#### TASK REQUIREMENTS
Your answer should be the lines from the start of the records through the line with "alle informazioni sul", copied word for word.

DATASET CONTENT Block Start

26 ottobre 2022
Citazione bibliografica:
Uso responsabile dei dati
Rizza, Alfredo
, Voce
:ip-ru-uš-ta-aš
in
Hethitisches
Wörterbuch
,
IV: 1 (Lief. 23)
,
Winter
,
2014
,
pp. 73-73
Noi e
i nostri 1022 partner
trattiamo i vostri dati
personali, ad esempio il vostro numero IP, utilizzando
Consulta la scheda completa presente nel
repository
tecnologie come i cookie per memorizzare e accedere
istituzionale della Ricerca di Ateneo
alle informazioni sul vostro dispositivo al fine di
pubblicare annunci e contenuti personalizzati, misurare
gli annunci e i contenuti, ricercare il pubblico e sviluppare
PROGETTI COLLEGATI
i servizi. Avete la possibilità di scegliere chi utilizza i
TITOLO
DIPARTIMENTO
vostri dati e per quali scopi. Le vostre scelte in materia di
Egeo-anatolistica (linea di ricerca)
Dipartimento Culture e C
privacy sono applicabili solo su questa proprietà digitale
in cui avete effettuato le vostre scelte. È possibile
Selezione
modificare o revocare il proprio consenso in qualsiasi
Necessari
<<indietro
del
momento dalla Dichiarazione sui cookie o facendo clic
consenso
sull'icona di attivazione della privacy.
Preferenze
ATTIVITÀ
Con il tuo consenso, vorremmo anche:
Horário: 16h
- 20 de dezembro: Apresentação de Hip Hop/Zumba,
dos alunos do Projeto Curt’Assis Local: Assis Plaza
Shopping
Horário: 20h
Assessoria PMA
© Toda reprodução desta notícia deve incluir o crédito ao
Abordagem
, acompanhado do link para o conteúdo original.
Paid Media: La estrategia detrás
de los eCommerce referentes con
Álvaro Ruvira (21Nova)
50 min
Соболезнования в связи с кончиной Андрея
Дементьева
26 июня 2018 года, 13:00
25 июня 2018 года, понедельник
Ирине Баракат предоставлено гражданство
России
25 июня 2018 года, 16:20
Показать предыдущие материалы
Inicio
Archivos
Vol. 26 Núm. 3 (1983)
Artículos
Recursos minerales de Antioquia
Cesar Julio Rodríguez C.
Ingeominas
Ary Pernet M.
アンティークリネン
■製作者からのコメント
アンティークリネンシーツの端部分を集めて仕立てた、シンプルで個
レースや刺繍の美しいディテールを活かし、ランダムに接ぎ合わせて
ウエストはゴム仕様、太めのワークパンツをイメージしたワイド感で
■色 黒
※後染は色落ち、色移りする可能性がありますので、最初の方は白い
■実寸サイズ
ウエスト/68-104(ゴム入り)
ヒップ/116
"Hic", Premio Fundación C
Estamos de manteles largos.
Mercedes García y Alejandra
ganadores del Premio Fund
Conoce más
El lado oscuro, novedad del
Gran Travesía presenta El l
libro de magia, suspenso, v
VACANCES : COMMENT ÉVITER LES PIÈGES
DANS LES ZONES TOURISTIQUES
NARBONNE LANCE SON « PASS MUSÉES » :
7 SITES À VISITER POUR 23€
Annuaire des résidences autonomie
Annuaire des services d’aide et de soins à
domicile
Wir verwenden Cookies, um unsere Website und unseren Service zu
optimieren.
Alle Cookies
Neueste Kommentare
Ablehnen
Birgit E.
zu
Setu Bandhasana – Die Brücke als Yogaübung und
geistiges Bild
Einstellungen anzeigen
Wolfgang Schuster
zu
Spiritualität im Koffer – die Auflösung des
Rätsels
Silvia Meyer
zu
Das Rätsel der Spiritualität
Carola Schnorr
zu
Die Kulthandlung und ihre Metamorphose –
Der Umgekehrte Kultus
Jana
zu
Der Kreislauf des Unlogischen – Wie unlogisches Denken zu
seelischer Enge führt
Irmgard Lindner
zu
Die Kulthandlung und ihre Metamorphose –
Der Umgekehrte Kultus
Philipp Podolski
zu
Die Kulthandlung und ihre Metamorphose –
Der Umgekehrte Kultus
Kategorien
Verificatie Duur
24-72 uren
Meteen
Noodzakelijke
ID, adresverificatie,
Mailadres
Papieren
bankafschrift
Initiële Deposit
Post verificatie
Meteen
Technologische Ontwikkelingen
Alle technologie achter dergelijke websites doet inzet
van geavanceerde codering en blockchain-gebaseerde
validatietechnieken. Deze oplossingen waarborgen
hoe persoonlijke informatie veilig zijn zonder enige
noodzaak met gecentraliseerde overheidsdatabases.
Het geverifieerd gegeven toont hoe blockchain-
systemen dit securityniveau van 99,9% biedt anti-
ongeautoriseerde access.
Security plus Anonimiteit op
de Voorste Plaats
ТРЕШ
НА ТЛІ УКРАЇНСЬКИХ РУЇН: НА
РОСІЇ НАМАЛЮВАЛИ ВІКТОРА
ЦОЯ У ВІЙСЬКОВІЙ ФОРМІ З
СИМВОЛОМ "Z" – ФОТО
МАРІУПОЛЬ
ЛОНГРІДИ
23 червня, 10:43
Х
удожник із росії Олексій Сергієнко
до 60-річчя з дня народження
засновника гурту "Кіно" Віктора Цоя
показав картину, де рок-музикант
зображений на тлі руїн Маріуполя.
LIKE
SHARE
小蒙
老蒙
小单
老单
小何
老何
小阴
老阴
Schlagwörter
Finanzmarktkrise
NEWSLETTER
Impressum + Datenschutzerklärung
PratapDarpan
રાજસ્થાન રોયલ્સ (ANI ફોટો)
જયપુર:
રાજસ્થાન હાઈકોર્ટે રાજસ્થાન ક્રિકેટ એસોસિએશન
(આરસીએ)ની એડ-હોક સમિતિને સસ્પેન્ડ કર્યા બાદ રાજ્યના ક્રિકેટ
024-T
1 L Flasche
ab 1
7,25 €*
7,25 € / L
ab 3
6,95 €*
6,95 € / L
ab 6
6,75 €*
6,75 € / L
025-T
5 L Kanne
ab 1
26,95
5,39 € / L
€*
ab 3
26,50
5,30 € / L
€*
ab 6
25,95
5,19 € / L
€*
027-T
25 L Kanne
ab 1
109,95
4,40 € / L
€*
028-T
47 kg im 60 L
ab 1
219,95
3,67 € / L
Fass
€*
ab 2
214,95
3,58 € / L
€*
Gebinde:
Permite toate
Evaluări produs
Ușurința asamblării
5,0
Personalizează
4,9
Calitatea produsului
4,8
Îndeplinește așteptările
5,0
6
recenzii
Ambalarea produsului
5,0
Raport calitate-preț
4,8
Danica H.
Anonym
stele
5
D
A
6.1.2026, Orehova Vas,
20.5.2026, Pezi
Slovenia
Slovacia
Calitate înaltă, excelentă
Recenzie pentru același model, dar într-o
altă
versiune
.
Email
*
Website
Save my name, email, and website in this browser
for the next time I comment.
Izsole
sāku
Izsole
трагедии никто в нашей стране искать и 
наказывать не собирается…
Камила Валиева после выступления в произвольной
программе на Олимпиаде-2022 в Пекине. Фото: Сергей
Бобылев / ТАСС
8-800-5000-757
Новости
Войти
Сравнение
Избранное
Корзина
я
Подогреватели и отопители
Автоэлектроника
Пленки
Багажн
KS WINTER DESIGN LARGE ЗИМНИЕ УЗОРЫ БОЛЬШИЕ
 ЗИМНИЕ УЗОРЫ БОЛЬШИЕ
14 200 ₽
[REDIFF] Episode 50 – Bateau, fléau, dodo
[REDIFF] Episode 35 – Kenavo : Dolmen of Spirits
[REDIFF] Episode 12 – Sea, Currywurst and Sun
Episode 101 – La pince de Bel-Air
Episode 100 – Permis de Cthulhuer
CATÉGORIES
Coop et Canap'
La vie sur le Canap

DATASET CONTENT Block End

#### OUTPUT FOR THIS EXERCISE
26 ottobre 2022
Citazione bibliografica:
Uso responsabile dei dati
Rizza, Alfredo
, Voce
:ip-ru-uš-ta-aš
in
Hethitisches
Wörterbuch
,
IV: 1 (Lief. 23)
,
Winter
,
2014
,
pp. 73-73
Noi e
i nostri 1022 partner
trattiamo i vostri dati
personali, ad esempio il vostro numero IP, utilizzando
Consulta la scheda completa presente nel
repository
tecnologie come i cookie per memorizzare e accedere
istituzionale della Ricerca di Ateneo
alle informazioni sul vostro dispositivo al fine di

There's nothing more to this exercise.